Diyarbakır’daki yapılar olası bir depreme hazır mı?
Diyarbakır’daki var olan eski yapıların olası bir depreme hazır olmadığını kaydeden Yrd. Doç. Dr. M. Şefik İmamoğlu şunları söyledi;
“Dar sokakları ve birbirine bitişik evlerin olduğu mahallelerde depremde kurtarma ekipleri çok zorlanır. Doksanlı yılların başında köylerin boşalması ve Diyarbakır’da hızlı bir göçün oluşması sonucunda doğru mühendislik hizmeti görmemiş, dünya kadar bina yapıldı. Özellikle bağların ve şehitliğin bir tarafında. Üniversitemizin, Bağlar tarafında yaklaşık on mahallede yapmış olduğu çalışmalarda, çoğu binalarda sıkıntı var. Öyle bir şekilde birbirine yakın yapmışlar ki; bir binadan öbür bir binaya merdiven koyarak rahatlıkla atlayabiliyorsun. Öyle olduğu zaman sıkıntı yaratıyor.” Yeni yapıların nispeten daha iyi olduğunu söyleyen İmamoğlu, yeni yapılan binaların eskilere göre daha iyi olduğunu, evlerin birbirinden daha uzak olduğunu belirtti. İmamoğlu, “Birbirine çok yakın olan yapılar deprem sırasında s dalgası sırasında; (üsteki yüksek) binalar birbirine yaklaşır ve birbirinden ayrılır. Yaklaşma esnasında belli bir uzaklık yoksa üst tarafları bir birine çarpacağı için binada ciddi bir sıkıntı oluşturur.
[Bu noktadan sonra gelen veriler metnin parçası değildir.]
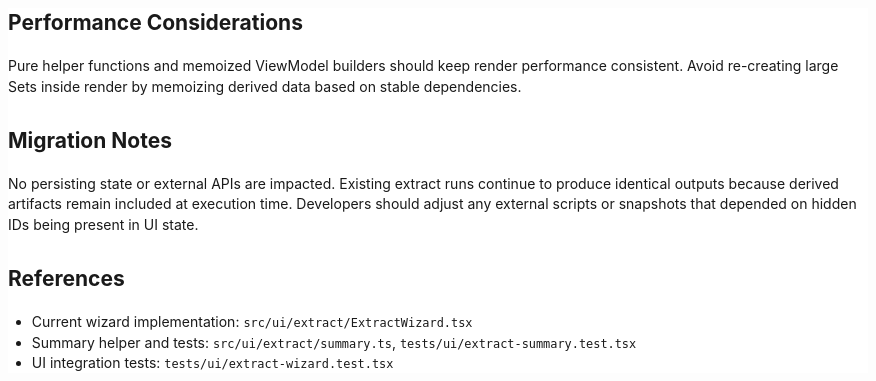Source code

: ## Performance Considerations

Pure helper functions and memoized ViewModel builders should keep render performance consistent. Avoid re-creating large Sets inside render by memoizing derived data based on stable dependencies.

## Migration Notes

No persisting state or external APIs are impacted. Existing extract runs continue to produce identical outputs because derived artifacts remain included at execution time. Developers should adjust any external scripts or snapshots that depended on hidden IDs being present in UI state.

## References

- Current wizard implementation: `src/ui/extract/ExtractWizard.tsx`
- Summary helper and tests: `src/ui/extract/summary.ts`, `tests/ui/extract-summary.test.tsx`
- UI integration tests: `tests/ui/extract-wizard.test.tsx`
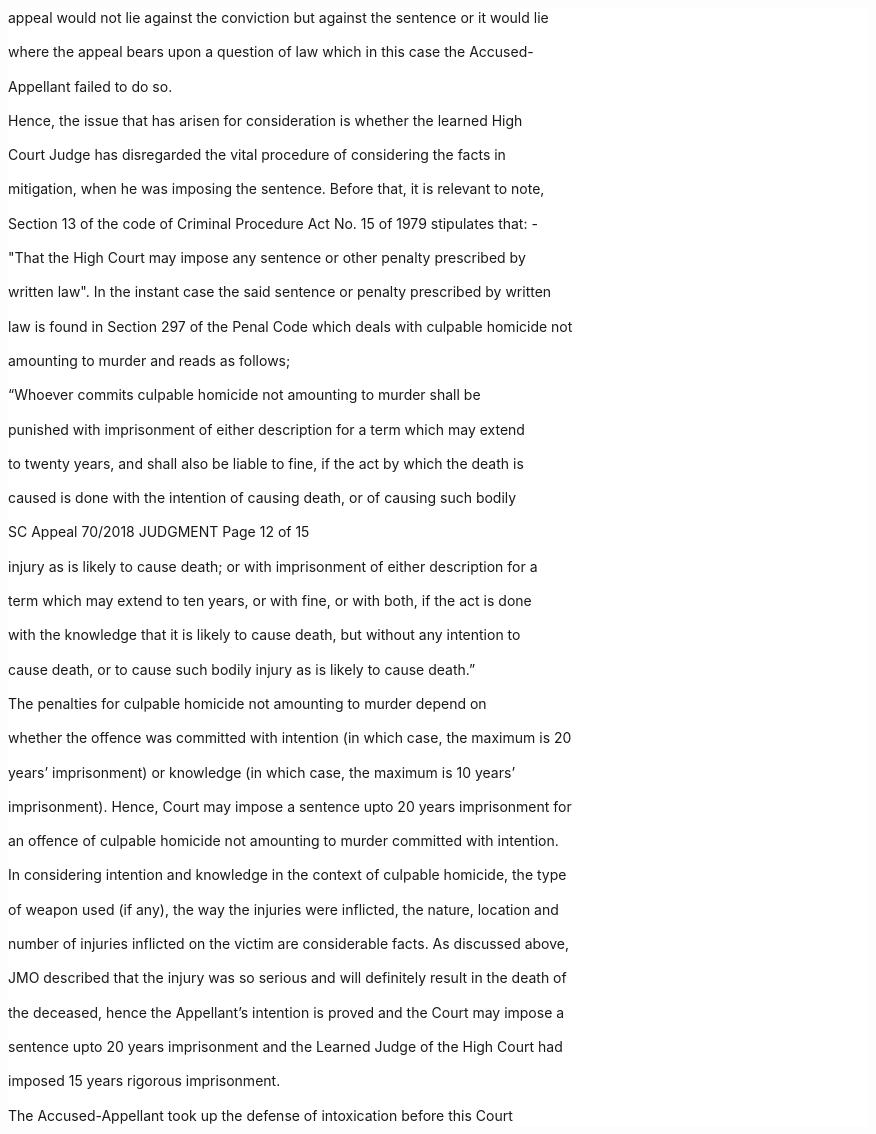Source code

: appeal would not lie against the conviction but against the sentence or it would lie

where the appeal bears upon a question of law which in this case the Accused-

Appellant failed to do so.

Hence, the issue that has arisen for consideration is whether the learned High

Court Judge has disregarded the vital procedure of considering the facts in

mitigation, when he was imposing the sentence. Before that, it is relevant to note,

Section 13 of the code of Criminal Procedure Act No. 15 of 1979 stipulates that: -

"That the High Court may impose any sentence or other penalty prescribed by

written law". In the instant case the said sentence or penalty prescribed by written

law is found in Section 297 of the Penal Code which deals with culpable homicide not

amounting to murder and reads as follows;

“Whoever commits culpable homicide not amounting to murder shall be

punished with imprisonment of either description for a term which may extend

to twenty years, and shall also be liable to fine, if the act by which the death is

caused is done with the intention of causing death, or of causing such bodily

SC Appeal 70/2018 JUDGMENT Page 12 of 15

injury as is likely to cause death; or with imprisonment of either description for a

term which may extend to ten years, or with fine, or with both, if the act is done

with the knowledge that it is likely to cause death, but without any intention to

cause death, or to cause such bodily injury as is likely to cause death.”

The penalties for culpable homicide not amounting to murder depend on

whether the offence was committed with intention (in which case, the maximum is 20

years’ imprisonment) or knowledge (in which case, the maximum is 10 years’

imprisonment). Hence, Court may impose a sentence upto 20 years imprisonment for

an offence of culpable homicide not amounting to murder committed with intention.

In considering intention and knowledge in the context of culpable homicide, the type

of weapon used (if any), the way the injuries were inflicted, the nature, location and

number of injuries inflicted on the victim are considerable facts. As discussed above,

JMO described that the injury was so serious and will definitely result in the death of

the deceased, hence the Appellant’s intention is proved and the Court may impose a

sentence upto 20 years imprisonment and the Learned Judge of the High Court had

imposed 15 years rigorous imprisonment.

The Accused-Appellant took up the defense of intoxication before this Court
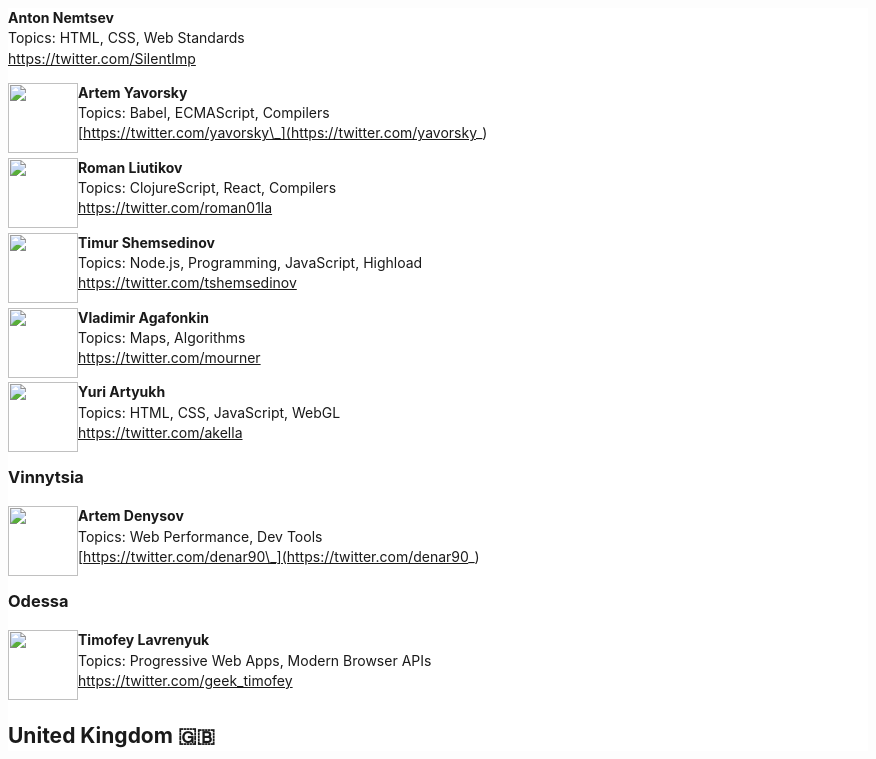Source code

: **Anton Nemtsev**\
Topics: HTML, CSS, Web Standards\
https://twitter.com/SilentImp

<img src="https://res.cloudinary.com/dsscw65fc/image/twitter_name/yavorsky_" height="70px" width="70px" align="left" alt="" />

**Artem Yavorsky**\
Topics: Babel, ECMAScript, Compilers\
[https://twitter.com/yavorsky\_](https://twitter.com/yavorsky_)

<img src="https://res.cloudinary.com/dsscw65fc/image/twitter_name/roman01la" height="70px" width="70px" align="left" alt="" />

**Roman Liutikov**\
Topics: ClojureScript, React, Compilers\
https://twitter.com/roman01la

<img src="https://res.cloudinary.com/dsscw65fc/image/twitter_name/tshemsedinov" height="70px" width="70px" align="left" alt="" />

**Timur Shemsedinov**\
Topics: Node.js, Programming, JavaScript, Highload\
https://twitter.com/tshemsedinov

<img src="https://res.cloudinary.com/dsscw65fc/image/twitter_name/mourner" height="70px" width="70px" align="left" alt="" />

**Vladimir Agafonkin**\
Topics: Maps, Algorithms\
https://twitter.com/mourner

<img src="https://res.cloudinary.com/dsscw65fc/image/twitter_name/akella" height="70px" width="70px" align="left" alt="" />

**Yuri Artyukh**\
Topics: HTML, CSS, JavaScript, WebGL\
https://twitter.com/akella

### Vinnytsia

<img src="https://res.cloudinary.com/dsscw65fc/image/twitter_name/denar90_" height="70px" width="70px" align="left" alt="" />

**Artem Denysov**\
Topics: Web Performance, Dev Tools\
[https://twitter.com/denar90\_](https://twitter.com/denar90_)

### Odessa

<img src="https://res.cloudinary.com/dsscw65fc/image/twitter_name/geek_timofey" height="70px" width="70px" align="left" alt="" />

**Timofey Lavrenyuk**\
Topics: Progressive Web Apps, Modern Browser APIs\
https://twitter.com/geek_timofey

## United Kingdom 🇬🇧
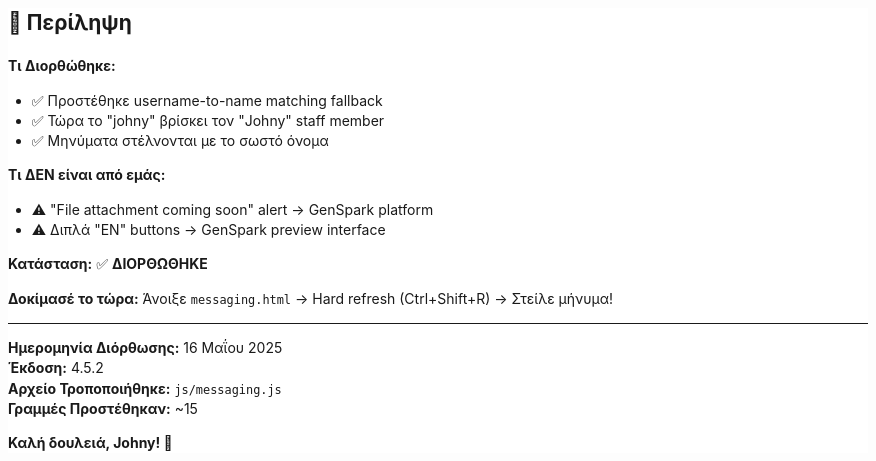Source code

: ## 🎉 Περίληψη

**Τι Διορθώθηκε:**
- ✅ Προστέθηκε username-to-name matching fallback
- ✅ Τώρα το "johny" βρίσκει τον "Johny" staff member
- ✅ Μηνύματα στέλνονται με το σωστό όνομα

**Τι ΔΕΝ είναι από εμάς:**
- ⚠️ "File attachment coming soon" alert → GenSpark platform
- ⚠️ Διπλά "EN" buttons → GenSpark preview interface

**Κατάσταση:** ✅ **ΔΙΟΡΘΩΘΗΚΕ**

**Δοκίμασέ το τώρα:** Άνοιξε `messaging.html` → Hard refresh (Ctrl+Shift+R) → Στείλε μήνυμα!

---

**Ημερομηνία Διόρθωσης:** 16 Μαΐου 2025  
**Έκδοση:** 4.5.2  
**Αρχείο Τροποποιήθηκε:** `js/messaging.js`  
**Γραμμές Προστέθηκαν:** ~15

**Καλή δουλειά, Johny! 🎉**

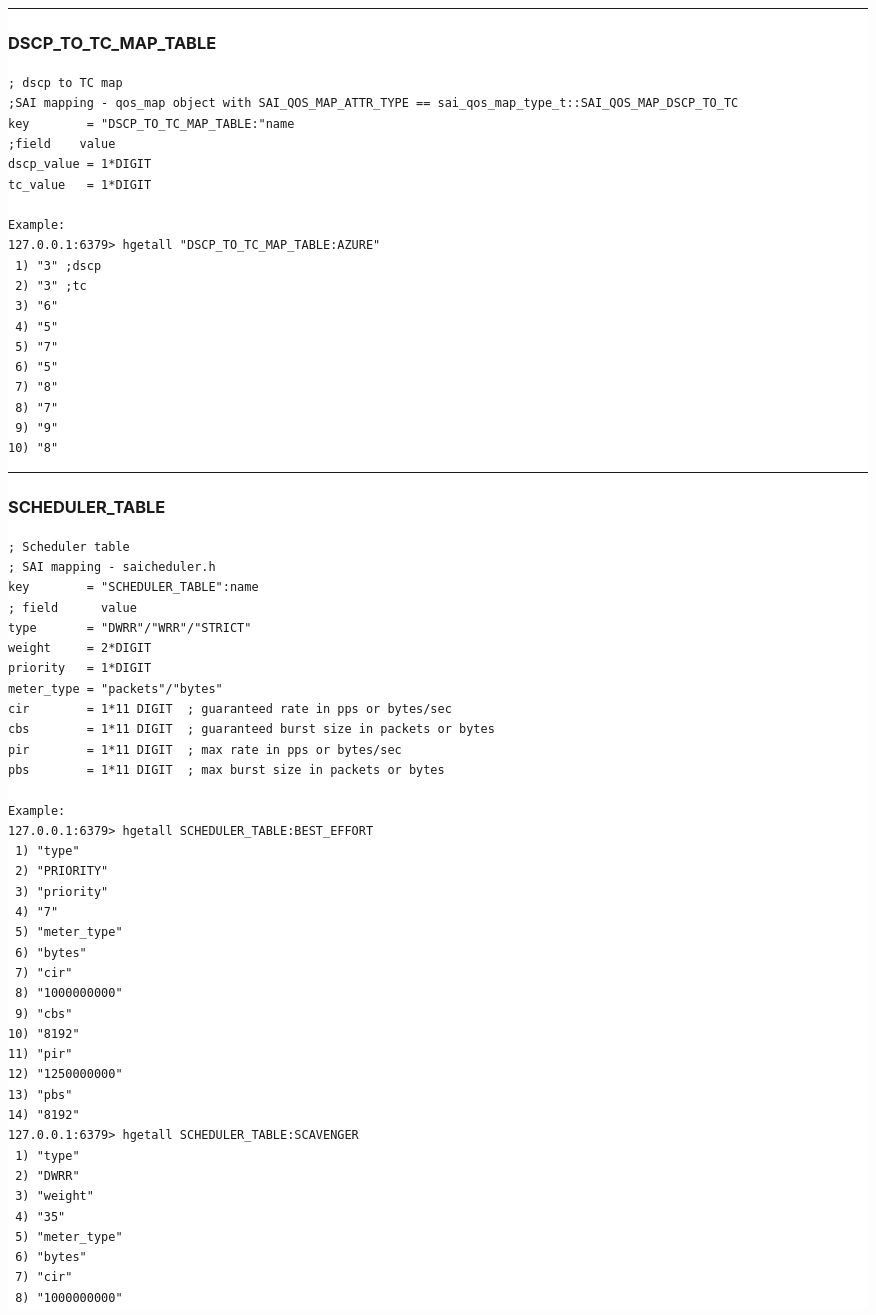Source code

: ---------------------------------------------
### DSCP\_TO\_TC\_MAP\_TABLE
    ; dscp to TC map
    ;SAI mapping - qos_map object with SAI_QOS_MAP_ATTR_TYPE == sai_qos_map_type_t::SAI_QOS_MAP_DSCP_TO_TC
    key        = "DSCP_TO_TC_MAP_TABLE:"name
    ;field    value
    dscp_value = 1*DIGIT
    tc_value   = 1*DIGIT

    Example:
    127.0.0.1:6379> hgetall "DSCP_TO_TC_MAP_TABLE:AZURE"
     1) "3" ;dscp
     2) "3" ;tc
     3) "6"
     4) "5"
     5) "7"
     6) "5"
     7) "8"
     8) "7"
     9) "9"
    10) "8"

---------------------------------------------
### SCHEDULER_TABLE
    ; Scheduler table
    ; SAI mapping - saicheduler.h
    key        = "SCHEDULER_TABLE":name
    ; field      value
    type       = "DWRR"/"WRR"/"STRICT"
    weight     = 2*DIGIT
    priority   = 1*DIGIT
    meter_type = "packets"/"bytes"
    cir        = 1*11 DIGIT  ; guaranteed rate in pps or bytes/sec
    cbs        = 1*11 DIGIT  ; guaranteed burst size in packets or bytes
    pir        = 1*11 DIGIT  ; max rate in pps or bytes/sec
    pbs        = 1*11 DIGIT  ; max burst size in packets or bytes

    Example:
    127.0.0.1:6379> hgetall SCHEDULER_TABLE:BEST_EFFORT
     1) "type"
     2) "PRIORITY"
     3) "priority"
     4) "7"
     5) "meter_type"
     6) "bytes"
     7) "cir"
     8) "1000000000"
     9) "cbs"
    10) "8192"
    11) "pir"
    12) "1250000000"
    13) "pbs"
    14) "8192"
    127.0.0.1:6379> hgetall SCHEDULER_TABLE:SCAVENGER
     1) "type"
     2) "DWRR"
     3) "weight"
     4) "35"
     5) "meter_type"
     6) "bytes"
     7) "cir"
     8) "1000000000"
Bunun için Diyarbakır çevresinde olası bir deprem, Diyarbakır’ı etkilenir mi? Dediğimizde evet etkiler ama sağlıklı yapılan hiçbir binayı etkilemez” dedi
‘Bizim yaptırım yetkimiz yok’
Bu konuda herhangi bir önlem alınmadığının altını çizen İmamoğlu sözlerini şu şekilde tamamladı;
“Bizim yaptırım yetkimiz yok. Önlem alınması adına bölgedeki depremsellik durumunu gereken yerlere bildiririz. Hem üniversite olarak hem de jeoloji mühendisler odası olarak belediyelerle anlaşmalar yapıyoruz. Gidip belediyelere diyoruz ki, halk yararına gönüllü olarak buranın durumu hakkında size bilgi verebiliriz. Danışmanlık yapabiliriz. Ama bunu kontrol eden, eskiden belediyeydi. Şuanda ise Çevre ve Şehircilik İl Müdürü’ dür. Çevre ve Şehircilik Müdürlüğü’nün binaların sağlıklı yapılıp yapılmadığını, projelerin durumunu onların kontrol etmesi lazım."